If you have a lot of money and you can handle an AWP in casual matches, you’re welcome to pick one up for your team in competitive. AWPs are a great way to lock down an area on CT or make a quick pick with on T side. Generally speaking, just one AWP is great for a team, but in some situations two is okay.
There’s not much you need to do here. First and foremost, lower your mouse sensitivity loads and then lower it some more. I would also recommend changing your radar. Tobys CS has a good guide that I like personally, but I’m sure there are other radar options out there. Secondly, you can change your crosshair settings as much as you like. I like having a static classic crosshair in any colour that isn’t featured in the environments much. So, for instance, pink is a really good colour because it stands out against all the background noise and people’s big balaclava’d heads. Lastly, make sure to turn off “switch weapon on pick up”.
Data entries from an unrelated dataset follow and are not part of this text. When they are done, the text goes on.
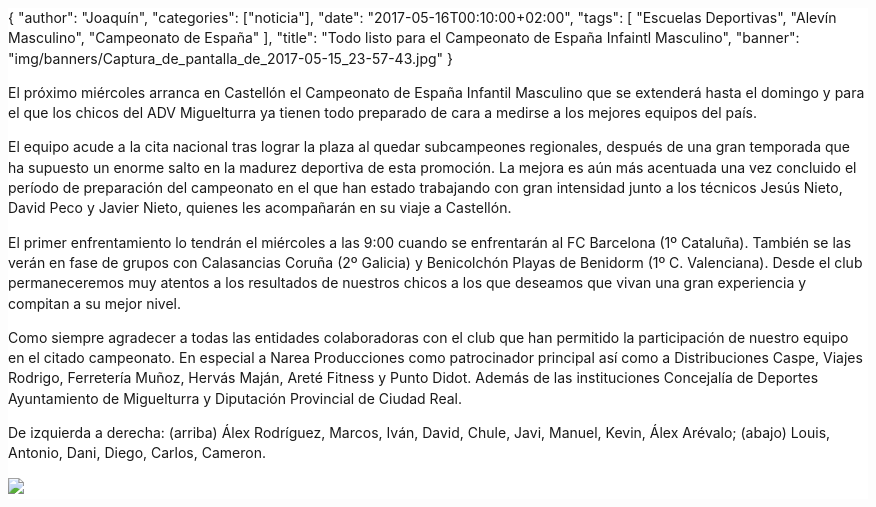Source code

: {
	"author": "Joaquín",
	"categories": ["noticia"],
	"date": "2017-05-16T00:10:00+02:00",
	"tags": [
		"Escuelas Deportivas",
		"Alevín Masculino",
		"Campeonato de España"
	],
	"title": "Todo listo para el Campeonato de España Infaintl Masculino",
	"banner": "img/banners/Captura_de_pantalla_de_2017-05-15_23-57-43.jpg"
}

El próximo miércoles arranca en Castellón el Campeonato de España
Infantil Masculino que se extenderá hasta el domingo y para el que los
chicos del ADV Miguelturra ya tienen todo preparado de cara a medirse
a los mejores equipos del país.

El equipo acude a la cita nacional tras lograr la plaza al quedar
subcampeones regionales, después de una gran temporada que ha supuesto
un enorme salto en la madurez deportiva de esta promoción. La mejora
es aún más acentuada una vez concluido el período de preparación del
campeonato en el que han estado trabajando con gran intensidad junto a
los técnicos Jesús Nieto, David Peco y Javier Nieto, quienes les
acompañarán en su viaje a Castellón.

El primer enfrentamiento lo tendrán el miércoles a las 9:00 cuando se
enfrentarán al FC Barcelona (1º Cataluña). También se las verán en
fase de grupos con Calasancias Coruña (2º Galicia) y Benicolchón
Playas de Benidorm (1º C. Valenciana). Desde el club permaneceremos
muy atentos a los resultados de nuestros chicos a los que deseamos que
vivan una gran experiencia y compitan a su mejor nivel.

Como siempre agradecer a todas las entidades colaboradoras con el club
que han permitido la participación de nuestro equipo en el citado
campeonato. En especial a Narea Producciones como patrocinador
principal así como a Distribuciones Caspe, Viajes Rodrigo, Ferretería
Muñoz, Hervás Maján, Areté Fitness y Punto Didot. Además de las
instituciones Concejalía de Deportes Ayuntamiento de Miguelturra y
Diputación Provincial de Ciudad Real.

De izquierda a derecha: (arriba) Álex Rodríguez, Marcos, Iván, David,
Chule, Javi, Manuel, Kevin, Álex Arévalo; (abajo) Louis, Antonio,
Dani, Diego, Carlos, Cameron.

<img width="100%" src="http://www.advmiguelturra.org/drupal/sites/default/files/Captura%20de%20pantalla%20de%202017-05-15%2023-57-43.jpg"/>
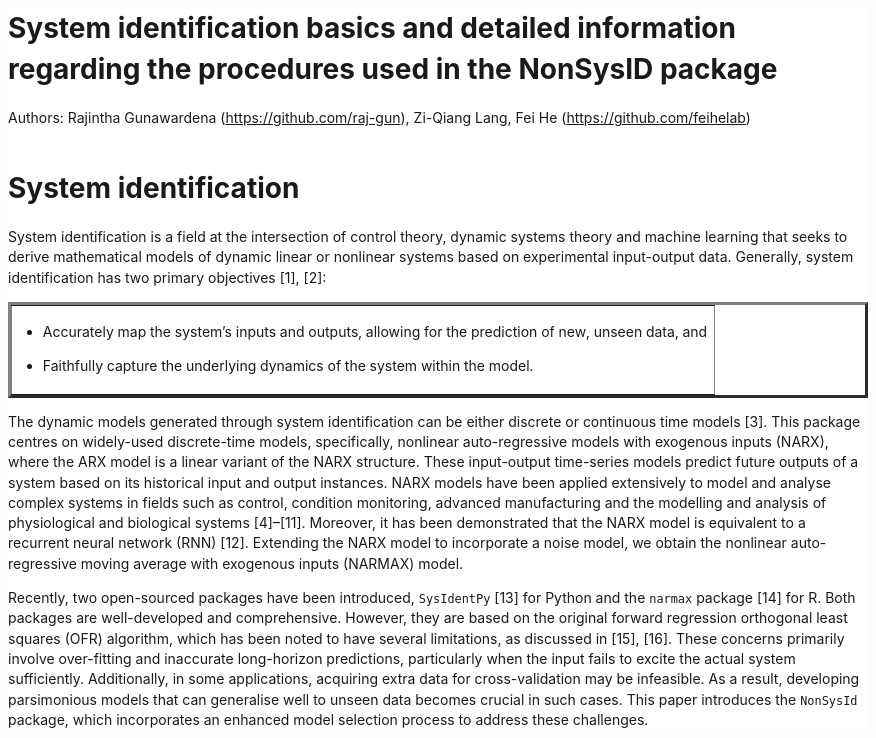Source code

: # System identification basics and detailed information regarding the procedures used in the NonSysID package

Authors: Rajintha Gunawardena (https://github.com/raj-gun), Zi-Qiang Lang, Fei He (https://github.com/feihelab)

# System identification

System identification is a field at the intersection of control theory,
dynamic systems theory and machine learning that seeks to derive
mathematical models of dynamic linear or nonlinear systems based on
experimental input-output data. Generally, system identification has two
primary objectives \[1\], \[2\]: 

<table border="3">
<tr>
<td>
  
   * Accurately map the system’s inputs and outputs, allowing for the prediction of new, unseen data, and
  
   * Faithfully capture the underlying dynamics of the system within the model.
</td>
</tr>
</table>

The dynamic models generated through system identification can be either
discrete or continuous time models \[3\]. This package centres on
widely-used discrete-time models, specifically, nonlinear auto-regressive
models with exogenous inputs (NARX), where the ARX model is a linear
variant of the NARX structure. These input-output time-series models
predict future outputs of a system based on its historical input and
output instances. NARX models have been applied extensively to model and
analyse complex systems in fields such as control, condition monitoring,
advanced manufacturing and the modelling and analysis of physiological
and biological systems \[4\]–\[11\]. Moreover, it has been demonstrated
that the NARX model is equivalent to a recurrent neural network (RNN)
\[12\]. Extending the NARX model to incorporate a noise model, we obtain
the nonlinear auto-regressive moving average with exogenous inputs
(NARMAX) model.

Recently, two open-sourced packages have been introduced, `SysIdentPy`
\[13\] for Python and the `narmax` package \[14\] for R. Both packages
are well-developed and comprehensive. However, they are based on the
original forward regression orthogonal least squares (OFR) algorithm,
which has been noted to have several limitations, as discussed in
\[15\], \[16\]. These concerns primarily involve over-fitting and
inaccurate long-horizon predictions, particularly when the input fails
to excite the actual system sufficiently. Additionally, in some
applications, acquiring extra data for cross-validation may be
infeasible. As a result, developing parsimonious models that can
generalise well to unseen data becomes crucial in such cases. This paper
introduces the `NonSysId` package, which incorporates an enhanced model
selection process to address these challenges.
I’m sure a lot of people who are better at CS than I am would swear by some other changes, but I think these are some good things for newbies to get started with, and most other stuff is personal preference. My advice would be to just take a look around different sites and see what sounds good to you, try stuff out and see how it feels.
Once you’ve nailed down the basics, one of the things that helped me the most, before I started playing Dota and became a big fat scrub again, was playing aim maps and just getting into the habit of clicking heads. You can search for ‘aim’ or ‘headshot’ in the Community Servers list to get maps where you can practice this. Otherwise, download these two aim training levels from the Steam Workshop here and here and practice without the humiliation of other people watching.
Most of all, just trust Shia. He’s got some solid advice.